Many people know the story of Ma’s blackjack career, even if they don’t realise it — he was the real-life MIT student who led a team of card-counting college kids to win millions from the Las Vegas casinos. That adventure was the source material for the best selling book, Bringing Down the House, and the successful film, 21.
His first venture after blackjack was Citizen Sports, which brought the analytical principles Ma used to win at cards to the world of sports. The company was acquired by Yahoo in March.
In the interview, Ma reveals that the first time he split tens at the blackjack table, he was afraid for his life. The players around him all had way more money in the game and Ma’s strategy wasn’t to their liking. “I might have gotten shot if any of them had been packing,” he told TechCrunch TV.
But Ma trusted in his maths and kept his nerve, winning big. It was a lesson in how difficult, and important, avoiding group think can be.

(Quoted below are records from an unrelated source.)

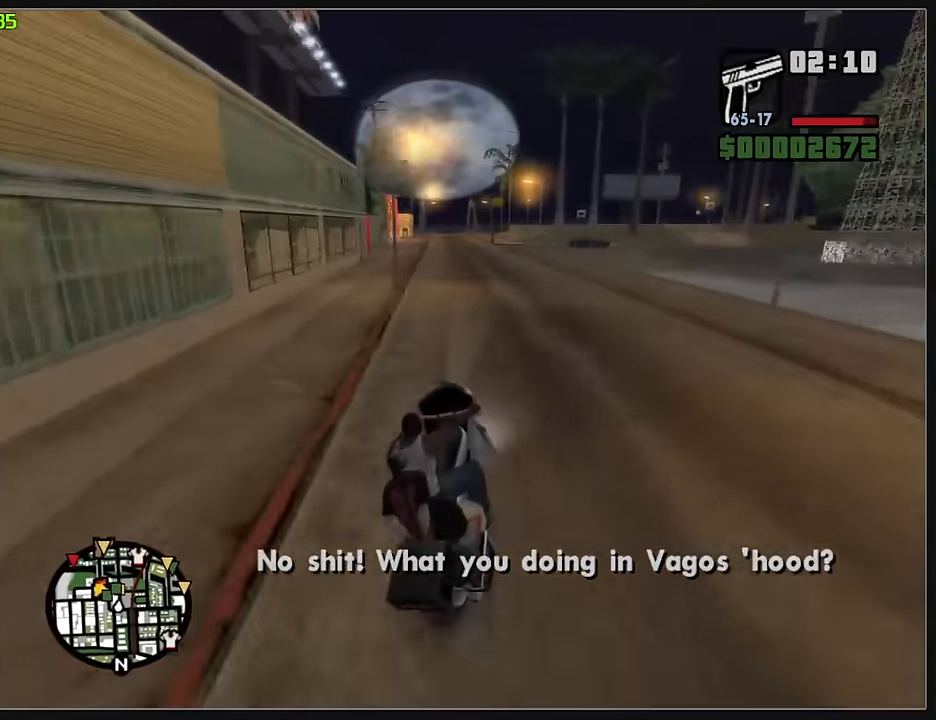
{"keys": ["w"], "mouse": [], "events": [[417, "mouse_left", "up"]]}
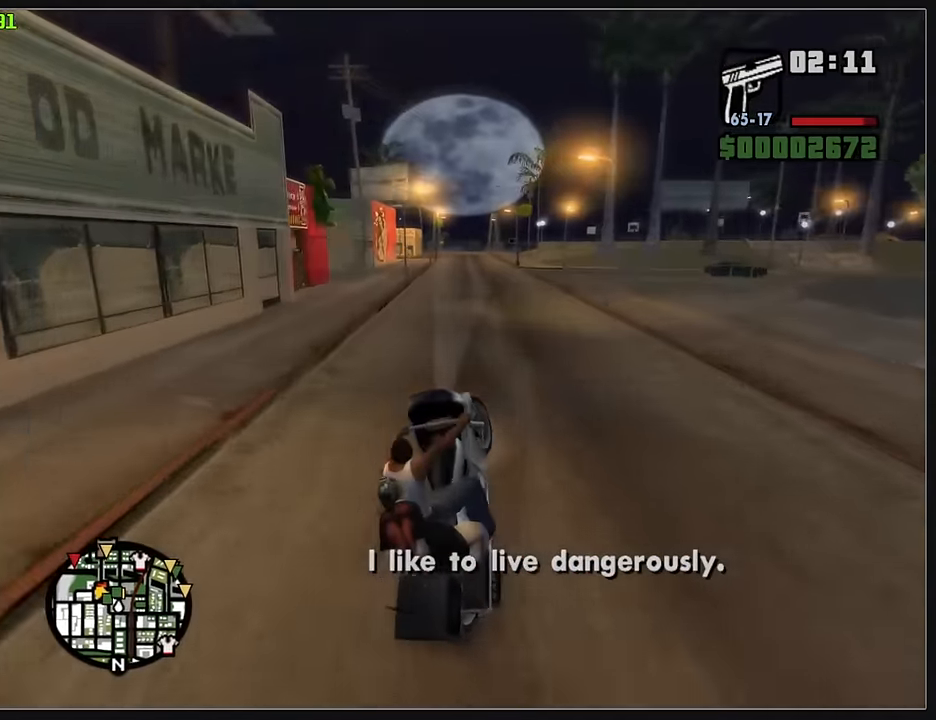
{"keys": ["w"], "mouse": ["left"], "events": [[100, "mouse_left", "down"], [383, "mouse_left", "up"], [500, "mouse_left", "down"]]}
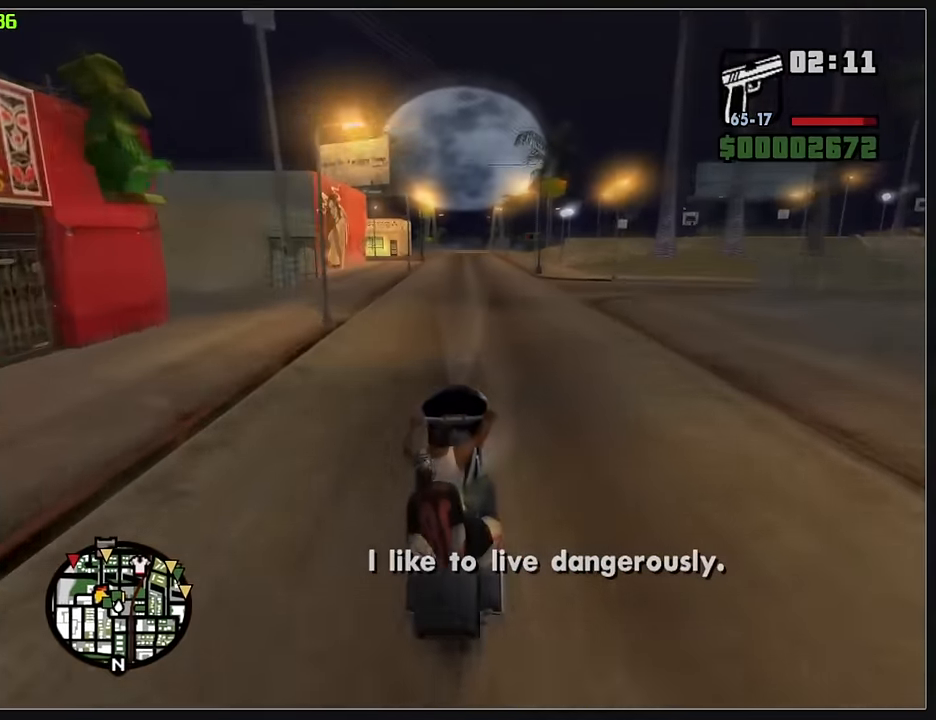
{"keys": ["w"], "mouse": ["left"], "events": []}
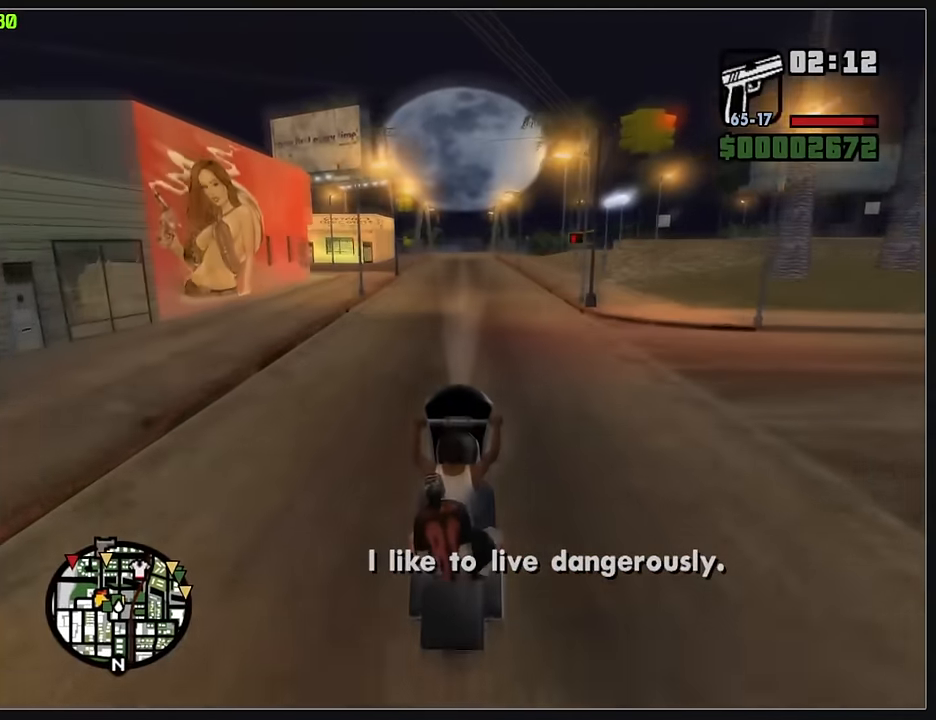
{"keys": ["w"], "mouse": ["left"], "events": [[33, "mouse_left", "up"], [400, "mouse_left", "down"]]}
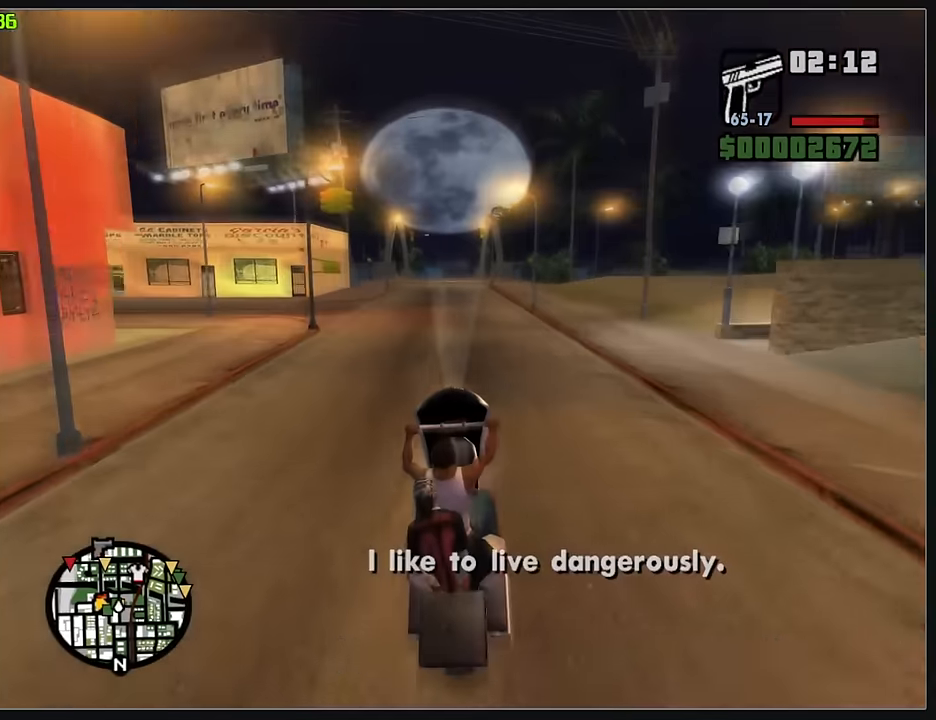
{"keys": ["w"], "mouse": [], "events": [[250, "mouse_left", "up"]]}
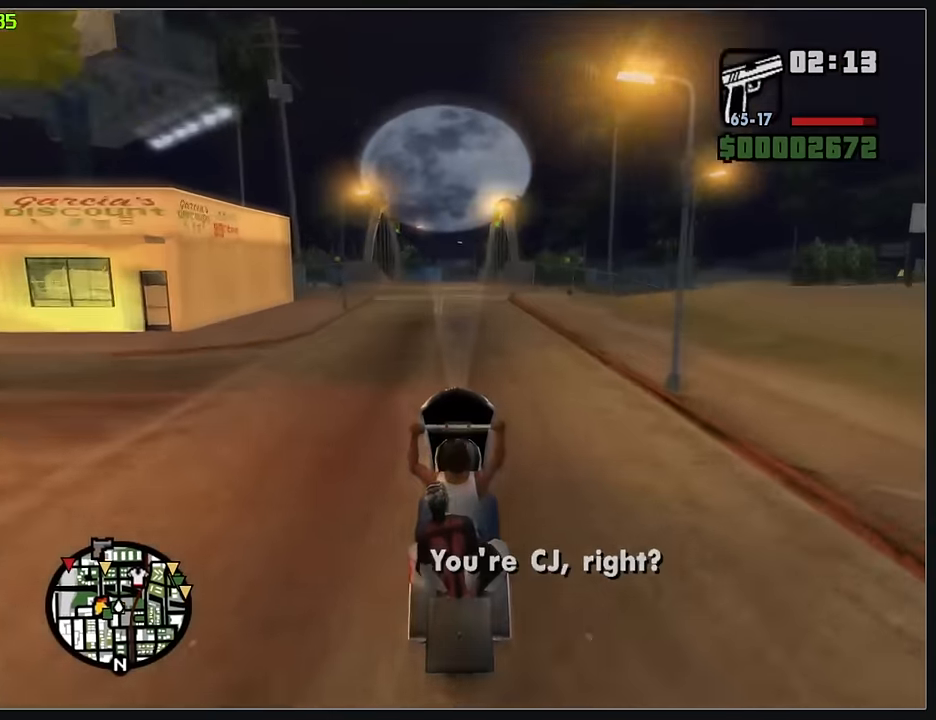
{"keys": ["w"], "mouse": [], "events": [[83, "mouse_left", "down"], [416, "mouse_left", "up"]]}
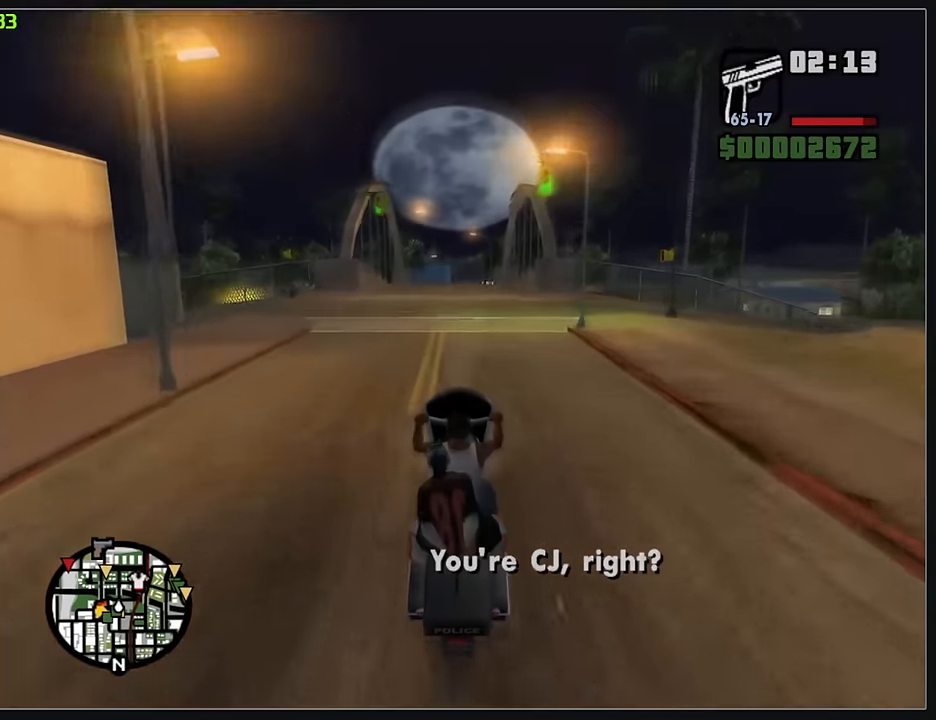
{"keys": ["w"], "mouse": [], "events": [[16, "mouse_left", "down"], [216, "mouse_left", "up"]]}
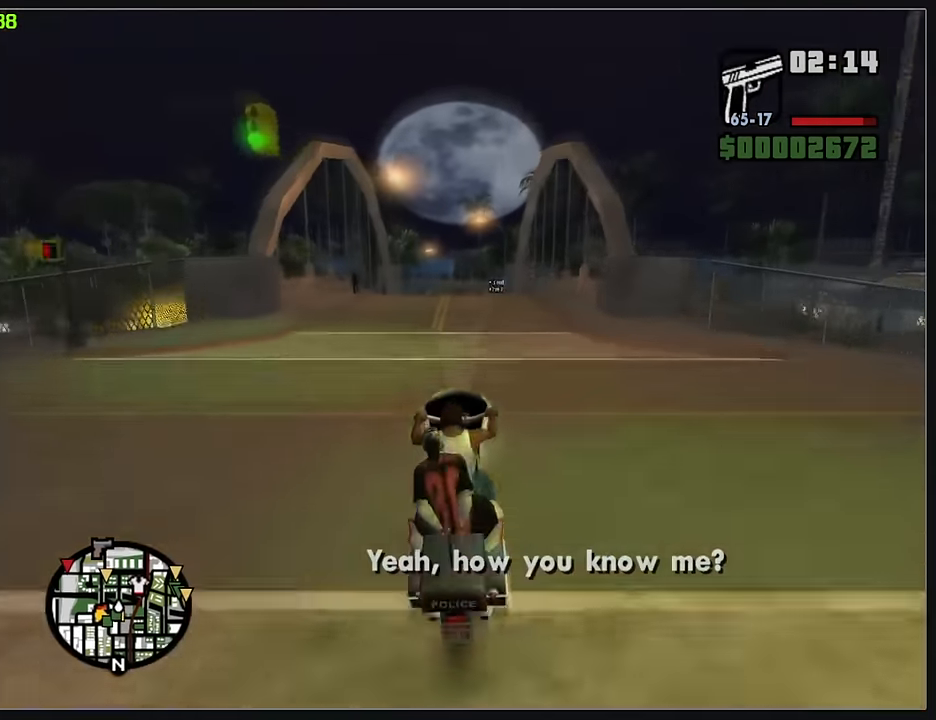
{"keys": ["w"], "mouse": [], "events": []}
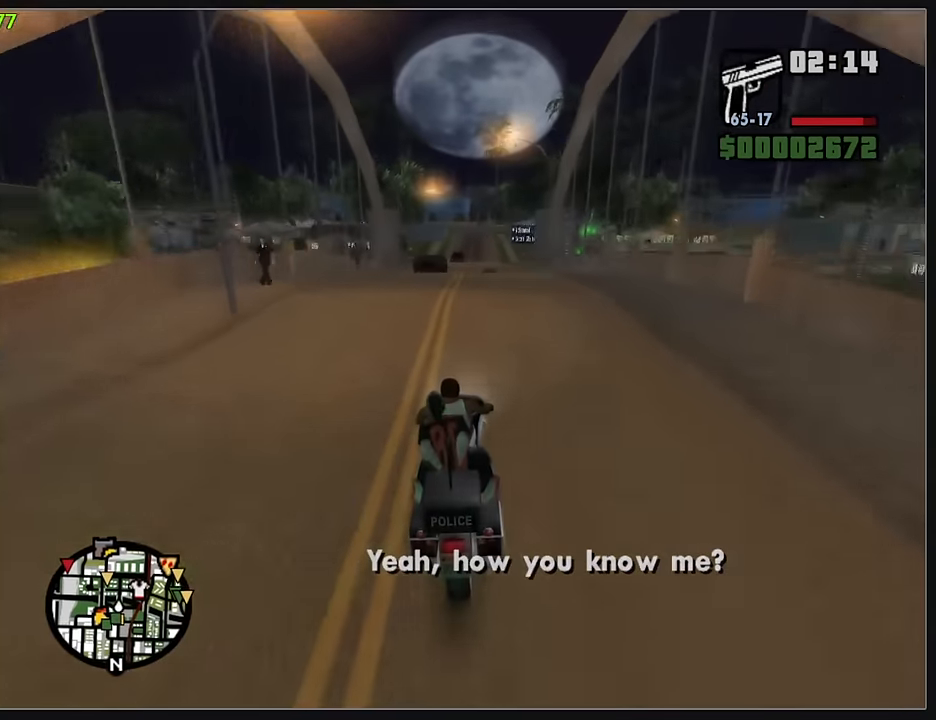
{"keys": ["w"], "mouse": [], "events": []}
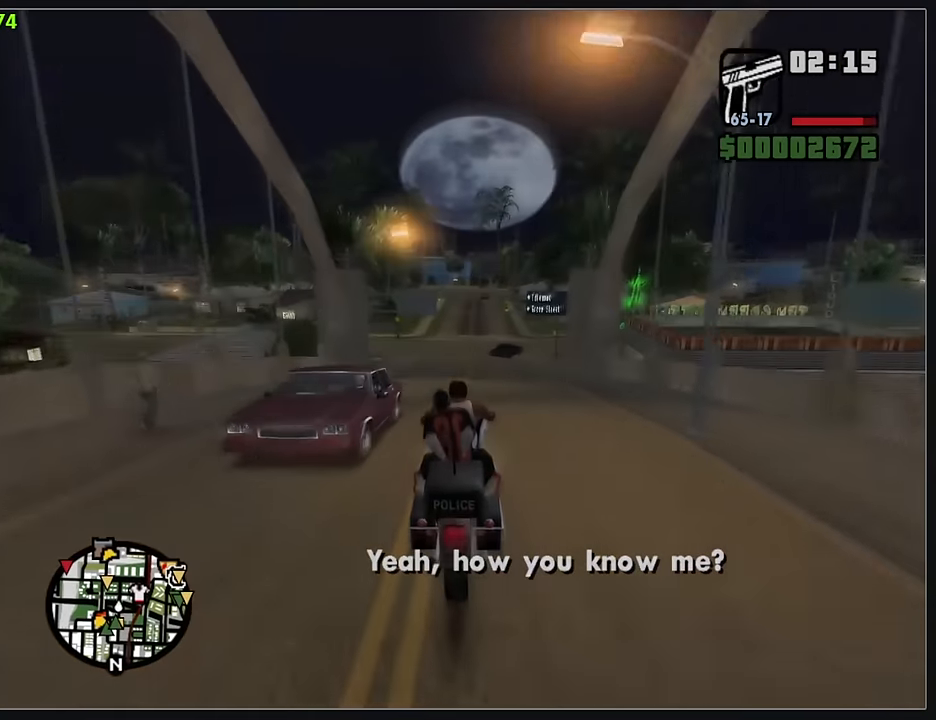
{"keys": ["d", "w"], "mouse": [], "events": [[450, "d", "down"]]}
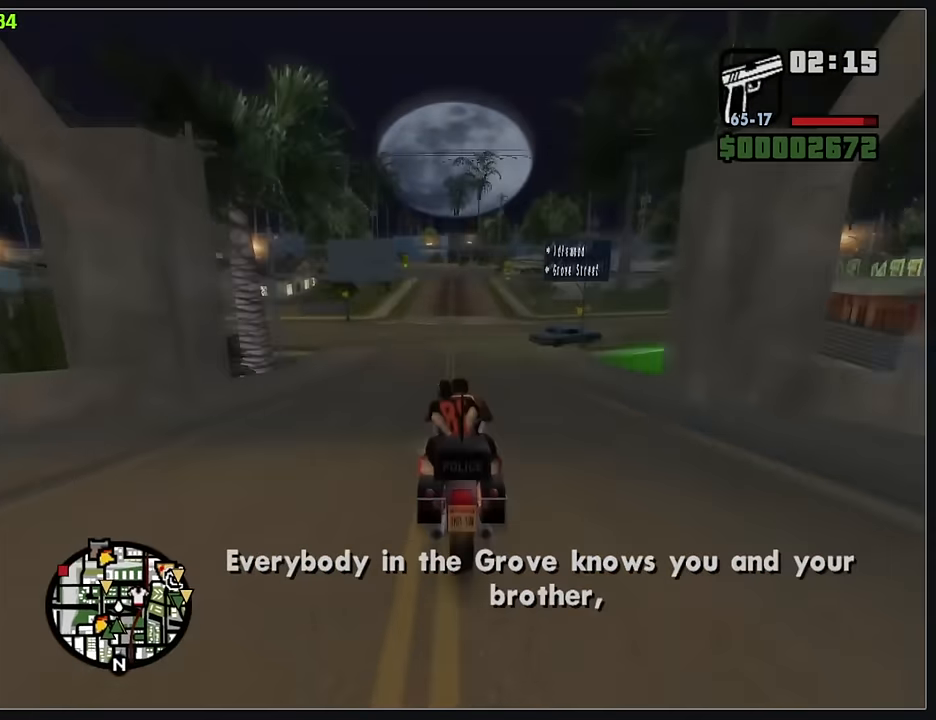
{"keys": ["w"], "mouse": [], "events": [[216, "d", "up"]]}
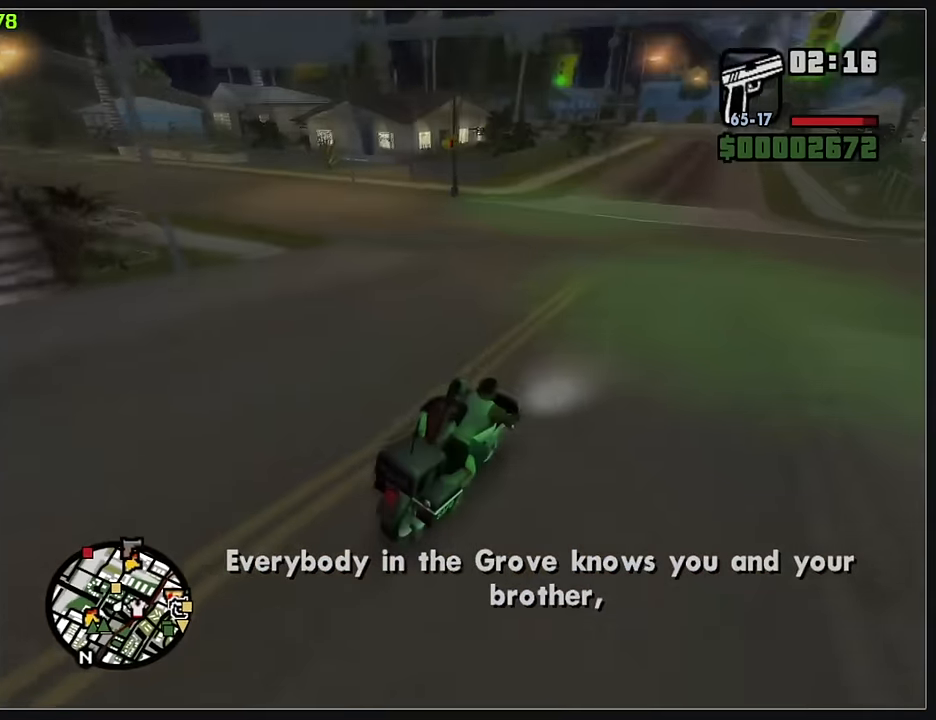
{"keys": ["w"], "mouse": [], "events": []}
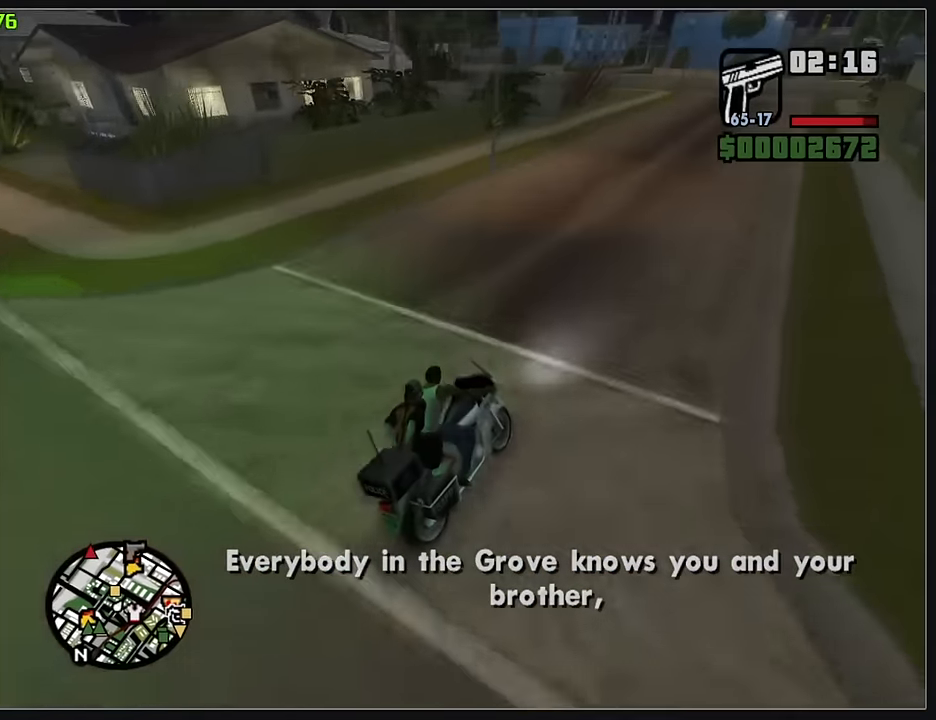
{"keys": ["w"], "mouse": [], "events": []}
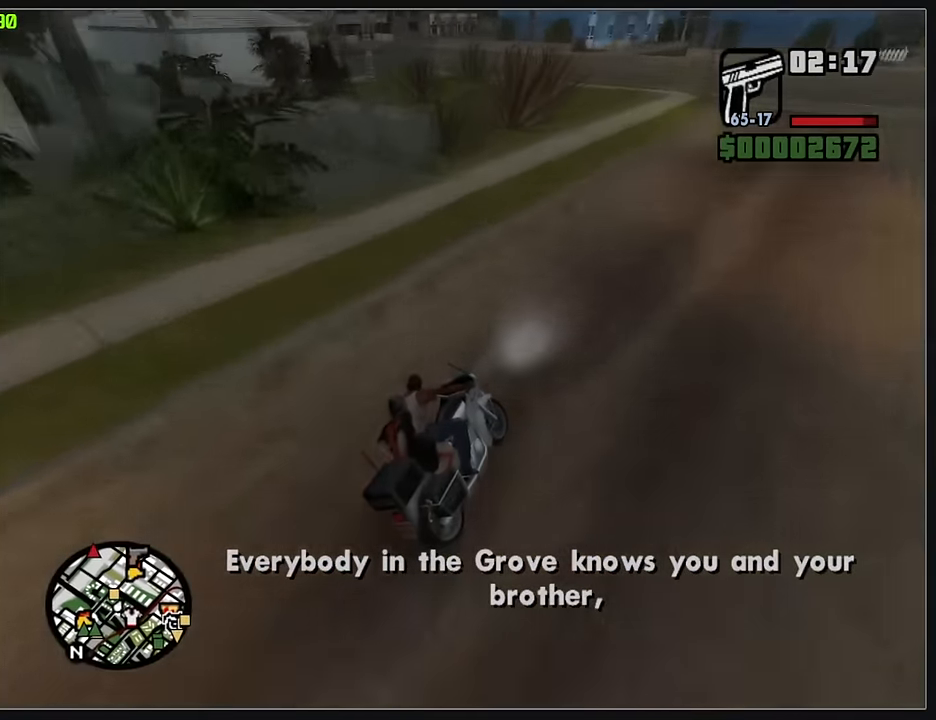
{"keys": ["w"], "mouse": [], "events": [[200, "mouse_left", "down"], [450, "mouse_left", "up"]]}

Another important business lesson he learned from playing cards: “You have to separate outcomes from decisions,” he said, if you’re ever going to figure out what strategies lead to success, and what’s just dumb luck.
The defining characteristic of a bad blackjack player (and business person)? Ma said it’s being satisfied with good enough. These players stick with a mediocre hand, hoping the dealer will go bust. In business, as in cards, this kind of inactivity is rarely a winning hand.